Demand for exports flagged in the quarter and Mexicans living in the United States sent home less cash, leading to a current account deficit of nearly $3.7 billion in the July to September period, central bank data showed on Friday. It was the first deficit since the 4th quarter of 2011.
The quarterly balance of payment data, which provide a snapshot of Mexico's dealings with the outside world, showed that exports during the quarter slipped 3.4 percent from the second quarter to $91.243 billion.
The amount of cash sent home by Mexicans living abroad was nearly 12 percent lower than in the same period last year at $5.4 billion.

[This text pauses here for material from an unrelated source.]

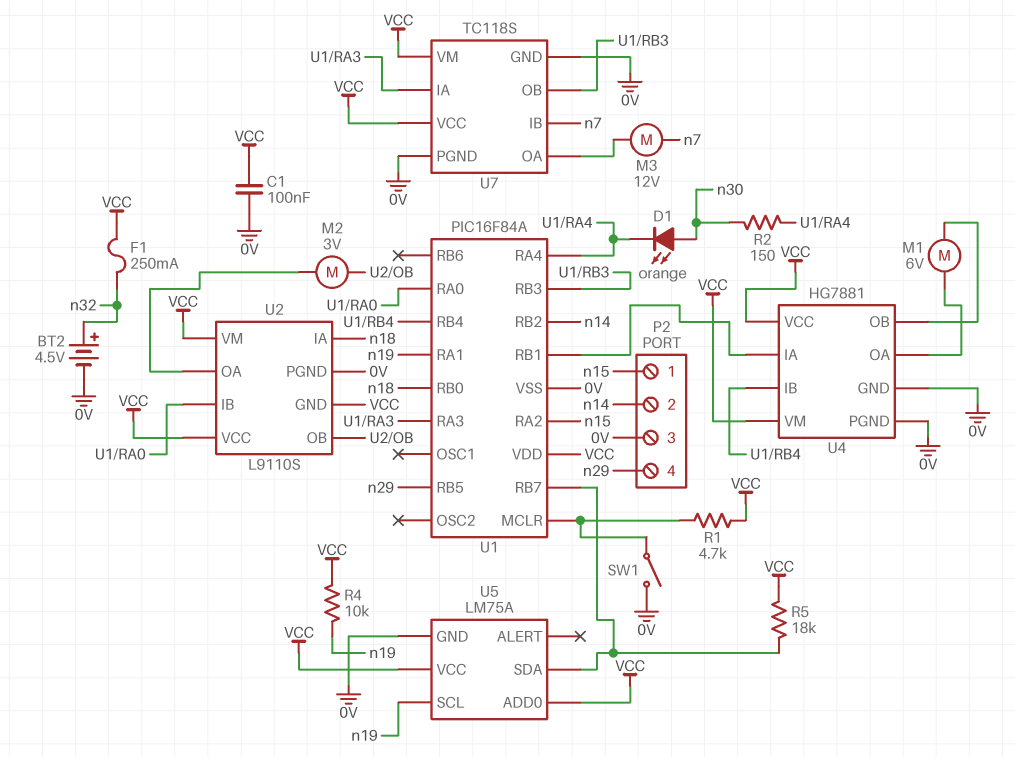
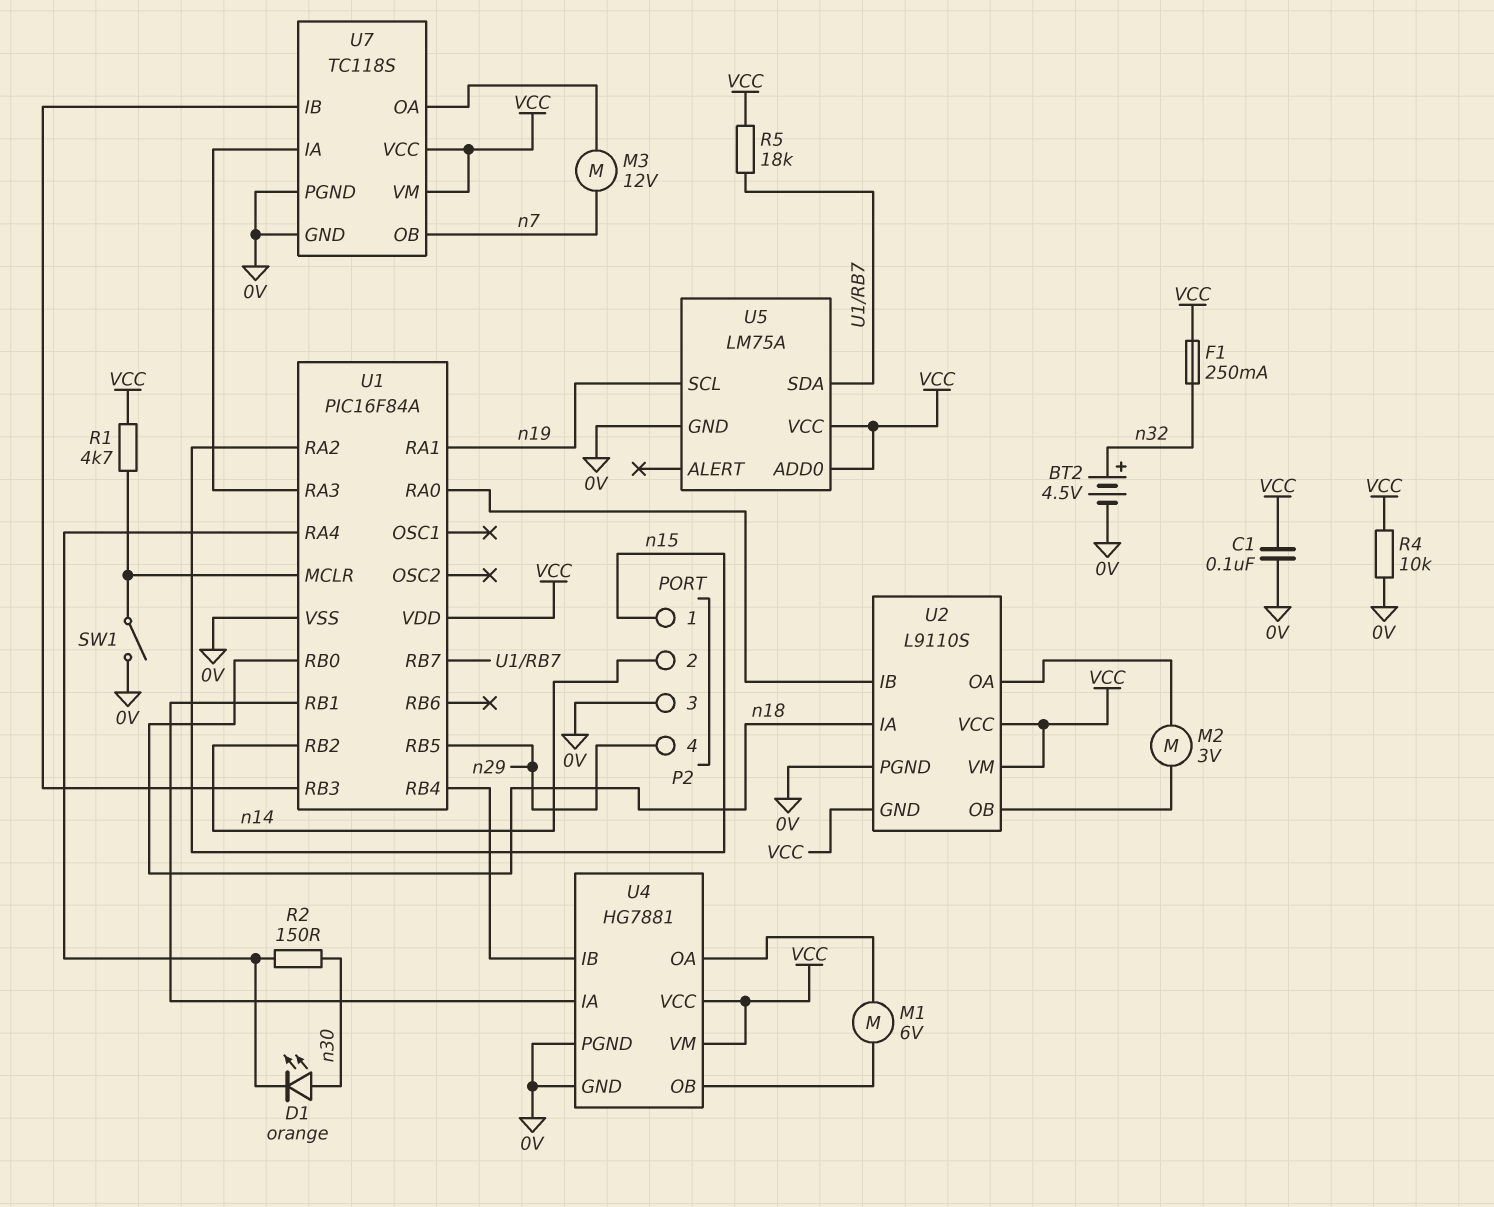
R4: 10k (VCC, n19) -> 10k (0V, VCC)
U7 pin IB: n7 -> U1/RB3
U7 pin OB: U1/RB3 -> n7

"The deficit is basically reflecting the global slowdown," said Joel Virgin, an economist at Citigroup-unit Banamex in Mexico City. "On the positive side, imports fell by a slower pace, underscoring some strength in local demand."
Imports dipped 0.6 percent from the second quarter to $92.4 billion.
The pace of growth in the third quarter, but analysts project the economy is still on track to grow close to 4 percent this year.
Meanwhile, portfolio investment by foreigners rose to a record high during the third quarter.
Central banks in the United States, Europe and Japan committed to further monetary easing in the third quarter, boosting the appeal of higher-yielding emerging market assets.
While growth in Latin America's No. 2 economy is slowing, Mexico is still holding up better than other economies amid the wider global downturn, which also makes local assets attractive.
Foreign investment in peso-denominated bonds rose to more than $14 billion, while flows into the Mexican stock market and locally issued corporate debt was $1.2 billion.
Total portfolio investment in Mexico by foreigners reached $24 billion, boosted by a share offering of the Mexican unit of Spain's Santander in New York, as well as a $2.75 billion in debt issue by Carlos Slim's America Movil .
Flows into local stocks have held up in the fourth quarter as foreigners pumped $796 million more into stocks in October, helping drive the IPC stock index to a record high, data on the central bank's website showed.
The cumulative current account deficit was the equivalent of 0.3 percent of gross domestic product, the central bank said. Year-to-date, the current account recorded a deficit of $2.6 billion.
Mexico's foreign reserves rose to a new record of $165.6 billion by the end of September.